**What is required:** Exact copy, no pictures: return all the records as they stand.

**Dataset:**
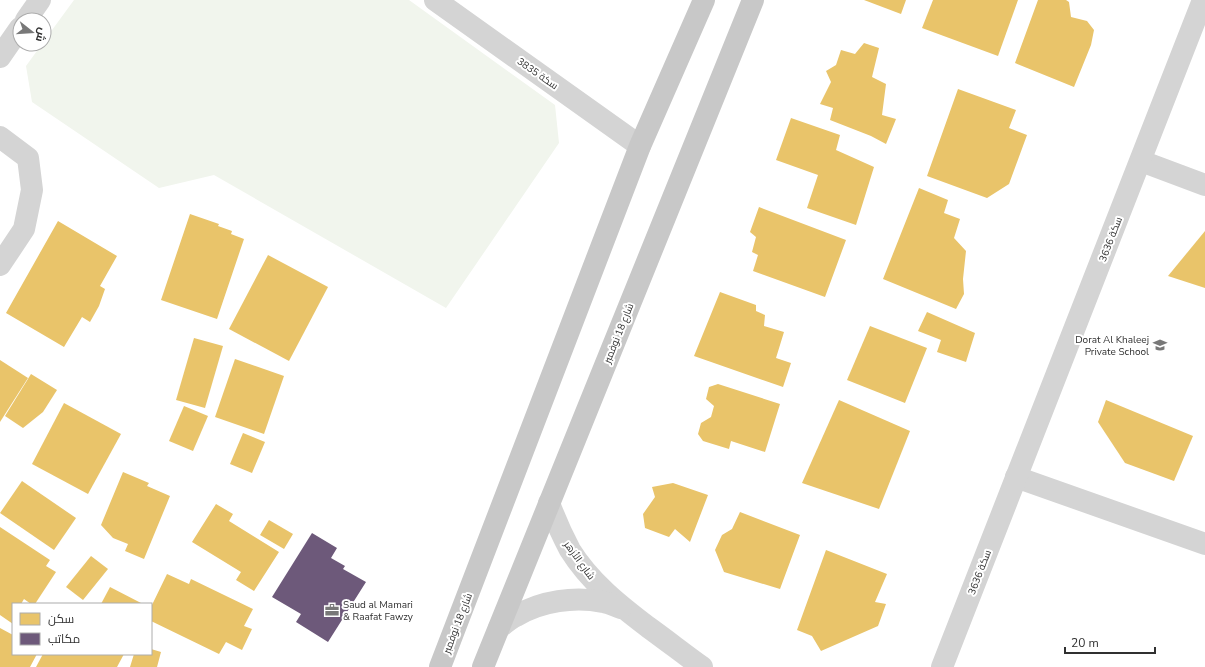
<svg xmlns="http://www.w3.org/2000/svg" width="1205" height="667" font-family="'Nunito Sans',Cairo,sans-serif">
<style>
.green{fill:#f1f5ed}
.homes{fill:#e9c46a}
.offices{fill:#6d597a}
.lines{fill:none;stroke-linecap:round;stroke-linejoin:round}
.minor{stroke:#d4d4d4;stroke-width:22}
.primary{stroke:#c8c8c8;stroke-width:22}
.labels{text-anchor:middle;stroke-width:4;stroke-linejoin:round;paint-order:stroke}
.street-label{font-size:10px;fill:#303030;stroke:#fff}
.poi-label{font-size:10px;fill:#303030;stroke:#fff;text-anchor:end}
</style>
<rect width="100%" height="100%" fill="#fff"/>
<!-- green -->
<path class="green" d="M74 0H409L555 105 559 143 446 308 214 175 159 188 32 102 26 66 42 44H44V41Z"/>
<!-- homes -->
<g class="homes">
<path d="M864 0H906L901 14Z"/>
<path d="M933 0H1018L998 56 922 28Z"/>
<path d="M1038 0H1066L1069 2 1071 17 1087 21 1094 30 1091 45 1074 87 1015 63Z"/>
<path d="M864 43 879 48 872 77 886 84 882 115 896 119 886 144 871 136 830 120 833 108 820 104 831 82 826 71 836 65 841 50 855 54Z"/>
<path d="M958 89 1016 110 1009 128 1027 135 1009 184 987 198 927 176Z"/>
<path d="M791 118 840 135 836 150 874 167 856 225 807 208 818 175 776 160Z"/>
<path d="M919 188 948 200 944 213 960 219 954 238 966 251 963 279 964 294 956 309 883 279Z"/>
<path d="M759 207 846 240 825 297 753 271 758 255 752 252 756 237 750 232Z"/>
<path d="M190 214 219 224 218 226 232 231 231 234 244 239 217 319 161 300Z"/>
<path d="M58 221 117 256 100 286 105 289 99 306 90 322 82 317 64 347 6 313Z"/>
<path d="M1205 231V288L1168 276Z"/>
<path d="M268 255 328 287 289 361 229 329Z"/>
<path d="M720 292 756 305V311L765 315 764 326 784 332 776 358 791 363 783 387 694 356Z"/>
<path d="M927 312 975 333 966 362 937 352 941 340 918 331Z"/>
<path d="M870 326 927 348 905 403 847 380Z"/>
<path d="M194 338 223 346 205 408 176 400Z"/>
<path d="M235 359 284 376 264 434 215 417Z"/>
<path d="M0 360 28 378 0 422Z"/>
<path d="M31 374 57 390 43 412 23 428 5 416Z"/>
<path d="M718 384 780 404 765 452 731 441 729 449 703 441 698 434 701 423 711 417 714 406 706 399 709 387Z"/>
<path d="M839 400 910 431 879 509 802 483Z"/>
<path d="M1106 400 1193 436 1174 481 1125 463 1098 422Z"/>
<path d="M64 403 121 434 88 494 32 464Z"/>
<path d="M184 406 208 416 193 451 169 441Z"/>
<path d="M243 433 265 442 252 473 230 464Z"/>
<path d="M123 472 149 483 147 486 170 496 144 559 125 551 128 544 113 538 101 525Z"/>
<path d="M22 481 76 518 54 550 0 513Z"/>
<path d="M673 483 708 495 690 542 675 529 669 537 645 528 643 514 655 497 652 487Z"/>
<path d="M216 504 233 514 229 521 279 552 254 591 236 580 241 572 192 542Z"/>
<path d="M740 512 800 535 780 589 724 572 715 550 722 535 732 529Z"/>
<path d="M269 520 293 534 284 549 260 535Z"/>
<path d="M0 527 50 560 46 566 56 572 35 604H31L24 599 21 604H13V624L0 615Z"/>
<path d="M826 550 887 574 875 602 886 604 878 626 821 651 812 636 797 630Z"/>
<path d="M91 556 108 569 83 600 66 587Z"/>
<path d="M167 574 189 584 191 579 253 609 244 626 252 629 242 650 226 642 219 654 151 621V607Z"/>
<path d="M110 587 141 603 140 604H101Z"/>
<path d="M0 628 13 635V654H37L30 667H0Z"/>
<path d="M151 649 161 652 157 667H130L134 654H151Z"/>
<path d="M43 654H124L117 667H36Z"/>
</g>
<!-- offices -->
<path class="offices" d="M312 533 337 548 331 558 345 566 343 569 366 582 328 642 296 622 301 614 272 597Z"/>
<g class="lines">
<!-- minor -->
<g class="minor">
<path d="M435 0 640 146"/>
<path d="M26 20 40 0"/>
<path d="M0 57 20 28"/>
<path d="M0 137 28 158 32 190 24 229 0 265"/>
<path d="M1141 161 1205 185"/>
<path d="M1016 477 1205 544"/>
<path d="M549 503C555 519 562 535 570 550 590 582 619 605 648 627 666 640 684 654 702 667"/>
<path d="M499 628C504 624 510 619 516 616 541 601 575 596 603 602 609 603 615 606 621 608"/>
<path d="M942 667 1203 0"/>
</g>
<!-- primary -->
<g class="primary">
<path d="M440 667 640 146 704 0"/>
<path d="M483 667 753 0"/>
</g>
</g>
<!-- icons -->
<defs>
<symbol id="school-bare" viewBox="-9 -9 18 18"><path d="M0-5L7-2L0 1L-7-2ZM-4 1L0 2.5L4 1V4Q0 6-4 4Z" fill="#787878" stroke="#fff" stroke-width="2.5" paint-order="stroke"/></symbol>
<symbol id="office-bare" viewBox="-9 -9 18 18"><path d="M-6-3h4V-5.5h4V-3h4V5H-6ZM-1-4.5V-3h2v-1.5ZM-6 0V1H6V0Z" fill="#787878" stroke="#fff" stroke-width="2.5" paint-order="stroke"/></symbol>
</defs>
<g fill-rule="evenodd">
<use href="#school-bare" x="1150" y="335" width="20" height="20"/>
<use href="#office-bare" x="322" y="600" width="20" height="20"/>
</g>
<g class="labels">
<!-- street labels -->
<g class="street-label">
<text transform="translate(538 73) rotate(35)" y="4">سكة 3835</text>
<text transform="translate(1110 239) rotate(-69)" y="4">سكة 3636</text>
<text transform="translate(618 333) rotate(-68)" y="4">شارع 18 نوفمبر</text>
<text transform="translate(580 560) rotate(54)" y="4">شارع الأزهر</text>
<text transform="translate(979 572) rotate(-69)" y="4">سكة 3636</text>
<text transform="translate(457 623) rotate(-69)" y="4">شارع 18 نوفمبر</text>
</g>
<!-- poi labels -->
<g class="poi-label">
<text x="1149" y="343">Dorat Al Khaleej<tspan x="1149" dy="12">Private School</tspan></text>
<text x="343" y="608" text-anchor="start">Saud al Mamari<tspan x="343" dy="12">&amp; Raafat Fawzy</tspan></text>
</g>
</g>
<!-- legend -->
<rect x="12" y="603" width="140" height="52" fill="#ffffff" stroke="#acacac"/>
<rect x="20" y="613" width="20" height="12" fill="#e9c46a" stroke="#acacac"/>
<text x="48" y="623" font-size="12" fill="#303030">سكن</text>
<rect x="20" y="633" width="20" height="12" fill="#6d597a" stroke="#acacac"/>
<text x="48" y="643" font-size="12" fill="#303030">مكاتب</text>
<!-- north arrow -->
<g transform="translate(32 32) rotate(107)"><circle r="19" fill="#ffffff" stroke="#acacac"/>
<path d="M0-3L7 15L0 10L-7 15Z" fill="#787878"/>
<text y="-6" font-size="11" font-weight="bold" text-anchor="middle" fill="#303030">ش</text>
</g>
<!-- scale -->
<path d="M1065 647v6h90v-6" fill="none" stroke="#303030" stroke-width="2"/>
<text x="1071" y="647" font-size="12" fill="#303030" stroke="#ffffff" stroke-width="3" paint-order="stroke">20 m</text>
</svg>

**Result:**
<svg xmlns="http://www.w3.org/2000/svg" width="1205" height="667" font-family="'Nunito Sans',Cairo,sans-serif">
<style>
.green{fill:#f1f5ed}
.homes{fill:#e9c46a}
.offices{fill:#6d597a}
.lines{fill:none;stroke-linecap:round;stroke-linejoin:round}
.minor{stroke:#d4d4d4;stroke-width:22}
.primary{stroke:#c8c8c8;stroke-width:22}
.labels{text-anchor:middle;stroke-width:4;stroke-linejoin:round;paint-order:stroke}
.street-label{font-size:10px;fill:#303030;stroke:#fff}
.poi-label{font-size:10px;fill:#303030;stroke:#fff;text-anchor:end}
</style>
<rect width="100%" height="100%" fill="#fff"/>
<!-- green -->
<path class="green" d="M74 0H409L555 105 559 143 446 308 214 175 159 188 32 102 26 66 42 44H44V41Z"/>
<!-- homes -->
<g class="homes">
<path d="M864 0H906L901 14Z"/>
<path d="M933 0H1018L998 56 922 28Z"/>
<path d="M1038 0H1066L1069 2 1071 17 1087 21 1094 30 1091 45 1074 87 1015 63Z"/>
<path d="M864 43 879 48 872 77 886 84 882 115 896 119 886 144 871 136 830 120 833 108 820 104 831 82 826 71 836 65 841 50 855 54Z"/>
<path d="M958 89 1016 110 1009 128 1027 135 1009 184 987 198 927 176Z"/>
<path d="M791 118 840 135 836 150 874 167 856 225 807 208 818 175 776 160Z"/>
<path d="M919 188 948 200 944 213 960 219 954 238 966 251 963 279 964 294 956 309 883 279Z"/>
<path d="M759 207 846 240 825 297 753 271 758 255 752 252 756 237 750 232Z"/>
<path d="M190 214 219 224 218 226 232 231 231 234 244 239 217 319 161 300Z"/>
<path d="M58 221 117 256 100 286 105 289 99 306 90 322 82 317 64 347 6 313Z"/>
<path d="M1205 231V288L1168 276Z"/>
<path d="M268 255 328 287 289 361 229 329Z"/>
<path d="M720 292 756 305V311L765 315 764 326 784 332 776 358 791 363 783 387 694 356Z"/>
<path d="M927 312 975 333 966 362 937 352 941 340 918 331Z"/>
<path d="M870 326 927 348 905 403 847 380Z"/>
<path d="M194 338 223 346 205 408 176 400Z"/>
<path d="M235 359 284 376 264 434 215 417Z"/>
<path d="M0 360 28 378 0 422Z"/>
<path d="M31 374 57 390 43 412 23 428 5 416Z"/>
<path d="M718 384 780 404 765 452 731 441 729 449 703 441 698 434 701 423 711 417 714 406 706 399 709 387Z"/>
<path d="M839 400 910 431 879 509 802 483Z"/>
<path d="M1106 400 1193 436 1174 481 1125 463 1098 422Z"/>
<path d="M64 403 121 434 88 494 32 464Z"/>
<path d="M184 406 208 416 193 451 169 441Z"/>
<path d="M243 433 265 442 252 473 230 464Z"/>
<path d="M123 472 149 483 147 486 170 496 144 559 125 551 128 544 113 538 101 525Z"/>
<path d="M22 481 76 518 54 550 0 513Z"/>
<path d="M673 483 708 495 690 542 675 529 669 537 645 528 643 514 655 497 652 487Z"/>
<path d="M216 504 233 514 229 521 279 552 254 591 236 580 241 572 192 542Z"/>
<path d="M740 512 800 535 780 589 724 572 715 550 722 535 732 529Z"/>
<path d="M269 520 293 534 284 549 260 535Z"/>
<path d="M0 527 50 560 46 566 56 572 35 604H31L24 599 21 604H13V624L0 615Z"/>
<path d="M826 550 887 574 875 602 886 604 878 626 821 651 812 636 797 630Z"/>
<path d="M91 556 108 569 83 600 66 587Z"/>
<path d="M167 574 189 584 191 579 253 609 244 626 252 629 242 650 226 642 219 654 151 621V607Z"/>
<path d="M110 587 141 603 140 604H101Z"/>
<path d="M0 628 13 635V654H37L30 667H0Z"/>
<path d="M151 649 161 652 157 667H130L134 654H151Z"/>
<path d="M43 654H124L117 667H36Z"/>
</g>
<!-- offices -->
<path class="offices" d="M312 533 337 548 331 558 345 566 343 569 366 582 328 642 296 622 301 614 272 597Z"/>
<g class="lines">
<!-- minor -->
<g class="minor">
<path d="M435 0 640 146"/>
<path d="M26 20 40 0"/>
<path d="M0 57 20 28"/>
<path d="M0 137 28 158 32 190 24 229 0 265"/>
<path d="M1141 161 1205 185"/>
<path d="M1016 477 1205 544"/>
<path d="M549 503C555 519 562 535 570 550 590 582 619 605 648 627 666 640 684 654 702 667"/>
<path d="M499 628C504 624 510 619 516 616 541 601 575 596 603 602 609 603 615 606 621 608"/>
<path d="M942 667 1203 0"/>
</g>
<!-- primary -->
<g class="primary">
<path d="M440 667 640 146 704 0"/>
<path d="M483 667 753 0"/>
</g>
</g>
<!-- icons -->
<defs>
<symbol id="school-bare" viewBox="-9 -9 18 18"><path d="M0-5L7-2L0 1L-7-2ZM-4 1L0 2.5L4 1V4Q0 6-4 4Z" fill="#787878" stroke="#fff" stroke-width="2.5" paint-order="stroke"/></symbol>
<symbol id="office-bare" viewBox="-9 -9 18 18"><path d="M-6-3h4V-5.5h4V-3h4V5H-6ZM-1-4.5V-3h2v-1.5ZM-6 0V1H6V0Z" fill="#787878" stroke="#fff" stroke-width="2.5" paint-order="stroke"/></symbol>
</defs>
<g fill-rule="evenodd">
<use href="#school-bare" x="1150" y="335" width="20" height="20"/>
<use href="#office-bare" x="322" y="600" width="20" height="20"/>
</g>
<g class="labels">
<!-- street labels -->
<g class="street-label">
<text transform="translate(538 73) rotate(35)" y="4">سكة 3835</text>
<text transform="translate(1110 239) rotate(-69)" y="4">سكة 3636</text>
<text transform="translate(618 333) rotate(-68)" y="4">شارع 18 نوفمبر</text>
<text transform="translate(580 560) rotate(54)" y="4">شارع الأزهر</text>
<text transform="translate(979 572) rotate(-69)" y="4">سكة 3636</text>
<text transform="translate(457 623) rotate(-69)" y="4">شارع 18 نوفمبر</text>
</g>
<!-- poi labels -->
<g class="poi-label">
<text x="1149" y="343">Dorat Al Khaleej<tspan x="1149" dy="12">Private School</tspan></text>
<text x="343" y="608" text-anchor="start">Saud al Mamari<tspan x="343" dy="12">&amp; Raafat Fawzy</tspan></text>
</g>
</g>
<!-- legend -->
<rect x="12" y="603" width="140" height="52" fill="#ffffff" stroke="#acacac"/>
<rect x="20" y="613" width="20" height="12" fill="#e9c46a" stroke="#acacac"/>
<text x="48" y="623" font-size="12" fill="#303030">سكن</text>
<rect x="20" y="633" width="20" height="12" fill="#6d597a" stroke="#acacac"/>
<text x="48" y="643" font-size="12" fill="#303030">مكاتب</text>
<!-- north arrow -->
<g transform="translate(32 32) rotate(107)"><circle r="19" fill="#ffffff" stroke="#acacac"/>
<path d="M0-3L7 15L0 10L-7 15Z" fill="#787878"/>
<text y="-6" font-size="11" font-weight="bold" text-anchor="middle" fill="#303030">ش</text>
</g>
<!-- scale -->
<path d="M1065 647v6h90v-6" fill="none" stroke="#303030" stroke-width="2"/>
<text x="1071" y="647" font-size="12" fill="#303030" stroke="#ffffff" stroke-width="3" paint-order="stroke">20 m</text>
</svg>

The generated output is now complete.